Australian Dollar Falls To All-Time Low

The Australian dollar has fallen to an all-time low of 54.93 cents as measured against the American dollar.

This is the lowest point since the floating of the dollar commenced in 1983.

The currency rallied slightly to settle around 55.20 cents early this afternoon.

The currency crisis is now getting serious and will have important political consequences. Despite all the measures taken over the past 15-20 years to globalise the Australian economy, the exchange rate has steadily declined. In 1983, it was in excess of 90 cents.

The Australian economy continues to suck in imports, creating an ongoing deficit in the current account, the measurement of the balance between imports and exports.

At the individual level, the decline in value of the Australian dollar is bad news for Australian tourists travelling abroad, but good news for visitors to Australia. Those tourists arriving for a series of sporting events in Sydney will receive the most immediate benefit.

Australian exporters will benefit, but the cost of imports will increase.

There will now be an expectation that the Reserve Bank will intervene to prop up the dollar. This is usually achieved by the Reserve buying Australian currency on the open market.

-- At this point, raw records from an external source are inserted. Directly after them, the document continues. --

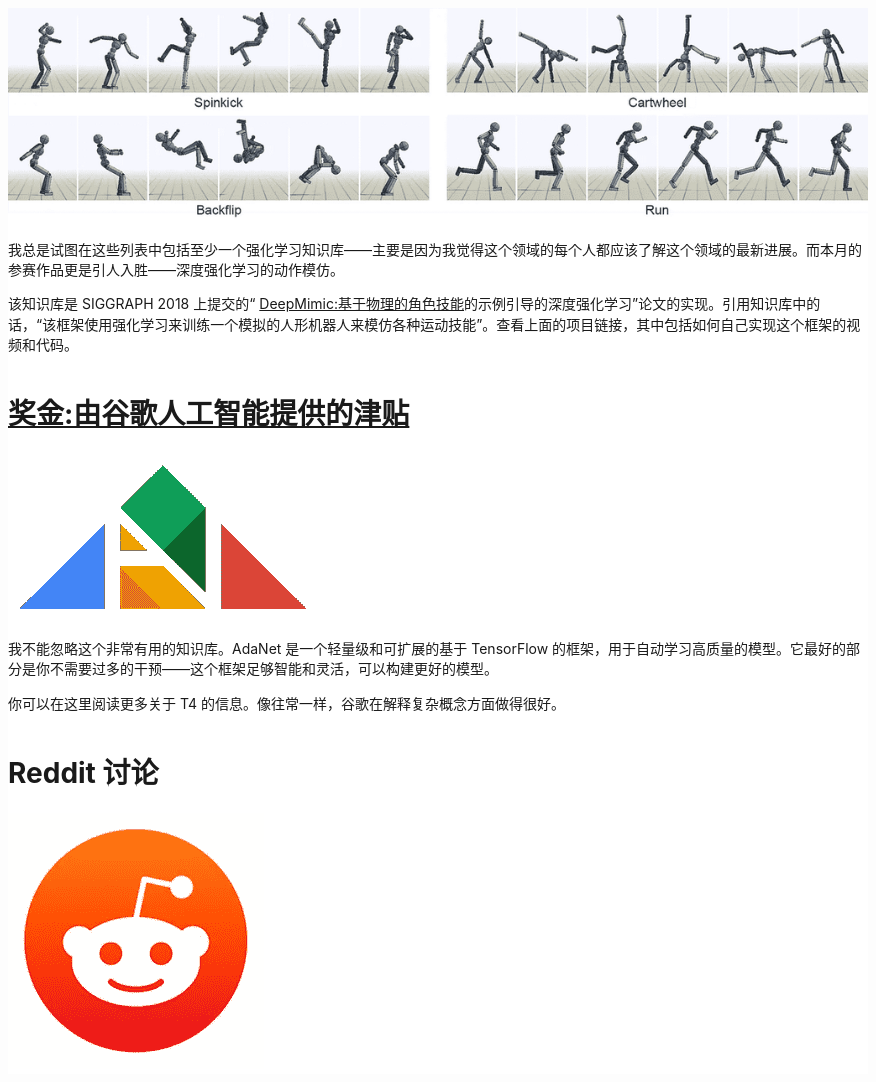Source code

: ![](img/a9fd8ef286b657d5468f9928df501e91.png)

我总是试图在这些列表中包括至少一个强化学习知识库——主要是因为我觉得这个领域的每个人都应该了解这个领域的最新进展。而本月的参赛作品更是引人入胜——深度强化学习的动作模仿。

该知识库是 SIGGRAPH 2018 上提交的“ [DeepMimic:基于物理的角色技能](https://xbpeng.github.io/projects/DeepMimic/index.html)的示例引导的深度强化学习”论文的实现。引用知识库中的话，“该框架使用强化学习来训练一个模拟的人形机器人来模仿各种运动技能”。查看上面的项目链接，其中包括如何自己实现这个框架的视频和代码。

# [奖金:由谷歌人工智能提供的津贴](https://github.com/tensorflow/adanet)

![](img/86edf67d469ef766dfc3d70db294577d.png)

我不能忽略这个非常有用的知识库。AdaNet 是一个轻量级和可扩展的基于 TensorFlow 的框架，用于自动学习高质量的模型。它最好的部分是你不需要过多的干预——这个框架足够智能和灵活，可以构建更好的模型。

你可以在这里阅读更多关于 T4 的信息。像往常一样，谷歌在解释复杂概念方面做得很好。

# Reddit 讨论

![](img/601b331b899bf31d56e030a19d039668.png)
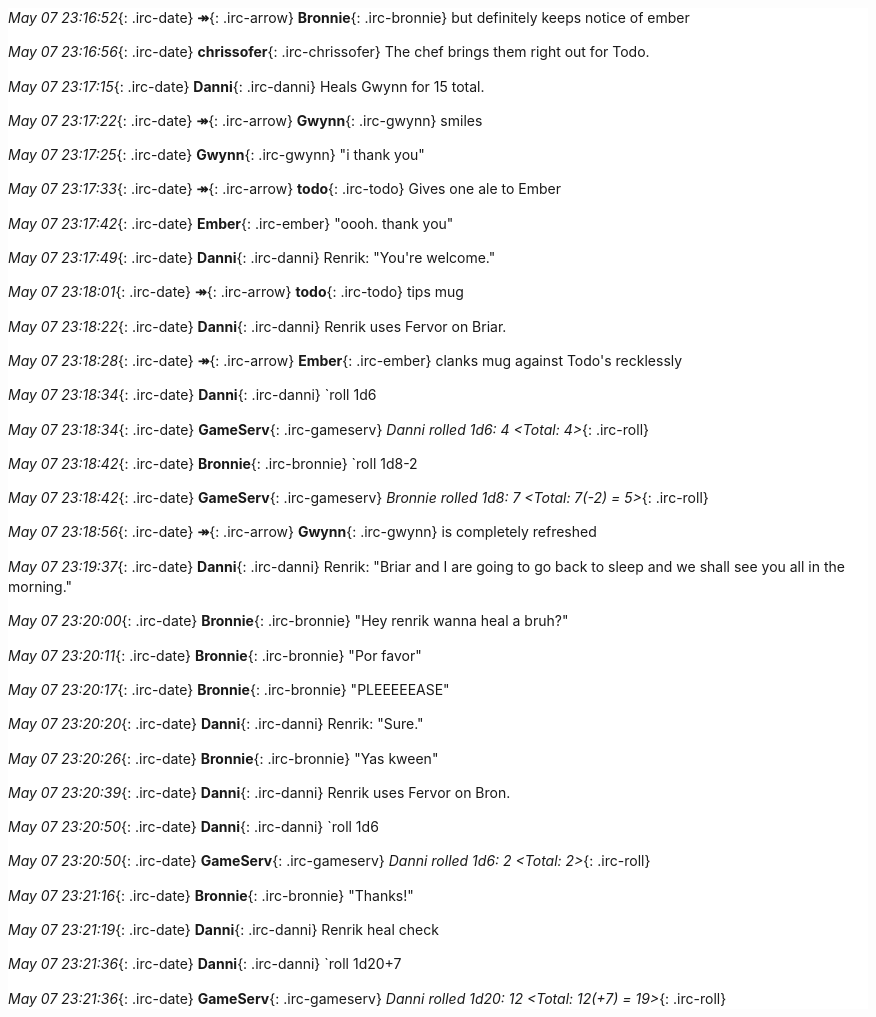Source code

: *May 07 23:16:52*{: .irc-date} **↠**{: .irc-arrow}	**Bronnie**{: .irc-bronnie} but definitely keeps notice of ember

*May 07 23:16:56*{: .irc-date} **chrissofer**{: .irc-chrissofer}	The chef brings them right out for Todo.

*May 07 23:17:15*{: .irc-date} **Danni**{: .irc-danni}	Heals Gwynn for 15 total.

*May 07 23:17:22*{: .irc-date} **↠**{: .irc-arrow}	**Gwynn**{: .irc-gwynn} smiles

*May 07 23:17:25*{: .irc-date} **Gwynn**{: .irc-gwynn}	"i thank you"

*May 07 23:17:33*{: .irc-date} **↠**{: .irc-arrow}	**todo**{: .irc-todo} Gives one ale to Ember

*May 07 23:17:42*{: .irc-date} **Ember**{: .irc-ember}	"oooh. thank you" 

*May 07 23:17:49*{: .irc-date} **Danni**{: .irc-danni}	Renrik: "You're welcome."

*May 07 23:18:01*{: .irc-date} **↠**{: .irc-arrow}	**todo**{: .irc-todo} tips mug

*May 07 23:18:22*{: .irc-date} **Danni**{: .irc-danni}	Renrik uses Fervor on Briar.

*May 07 23:18:28*{: .irc-date} **↠**{: .irc-arrow}	**Ember**{: .irc-ember} clanks mug against Todo's recklessly

*May 07 23:18:34*{: .irc-date} **Danni**{: .irc-danni}	`roll 1d6

*May 07 23:18:34*{: .irc-date} **GameServ**{: .irc-gameserv}	*Danni rolled 1d6: 4  <Total: 4>*{: .irc-roll}

*May 07 23:18:42*{: .irc-date} **Bronnie**{: .irc-bronnie}	`roll 1d8-2

*May 07 23:18:42*{: .irc-date} **GameServ**{: .irc-gameserv}	*Bronnie rolled 1d8: 7  <Total: 7(-2) = 5>*{: .irc-roll}

*May 07 23:18:56*{: .irc-date} **↠**{: .irc-arrow}	**Gwynn**{: .irc-gwynn} is completely refreshed

*May 07 23:19:37*{: .irc-date} **Danni**{: .irc-danni}	Renrik: "Briar and I are going to go back to sleep and we shall see you all in the morning."

*May 07 23:20:00*{: .irc-date} **Bronnie**{: .irc-bronnie}	"Hey renrik wanna heal a bruh?"

*May 07 23:20:11*{: .irc-date} **Bronnie**{: .irc-bronnie}	"Por favor"

*May 07 23:20:17*{: .irc-date} **Bronnie**{: .irc-bronnie}	"PLEEEEEASE"

*May 07 23:20:20*{: .irc-date} **Danni**{: .irc-danni}	Renrik: "Sure."

*May 07 23:20:26*{: .irc-date} **Bronnie**{: .irc-bronnie}	"Yas kween"

*May 07 23:20:39*{: .irc-date} **Danni**{: .irc-danni}	Renrik uses Fervor on Bron.

*May 07 23:20:50*{: .irc-date} **Danni**{: .irc-danni}	`roll 1d6

*May 07 23:20:50*{: .irc-date} **GameServ**{: .irc-gameserv}	*Danni rolled 1d6: 2  <Total: 2>*{: .irc-roll}

*May 07 23:21:16*{: .irc-date} **Bronnie**{: .irc-bronnie}	"Thanks!"

*May 07 23:21:19*{: .irc-date} **Danni**{: .irc-danni}	Renrik heal check

*May 07 23:21:36*{: .irc-date} **Danni**{: .irc-danni}	`roll 1d20+7

*May 07 23:21:36*{: .irc-date} **GameServ**{: .irc-gameserv}	*Danni rolled 1d20: 12  <Total: 12(+7) = 19>*{: .irc-roll}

A more likely consequence will be another round of interest rate rises. These are designed partly to discourage borrowing and import purchases. Politically, this represents the greatest danger for the Howard government, since recent rate increases have already eaten into the tax cuts that accompanied the introduction of the GST on July 1.

Commentators argue that the currency crisis is a reflection of a market belief that Australia is an “old economy”, still unduly reliant on primary export products and slow to take up new technology ventures. Microsoft’s Bill Gates made this point at the World Economic Forum in Melbourne this week.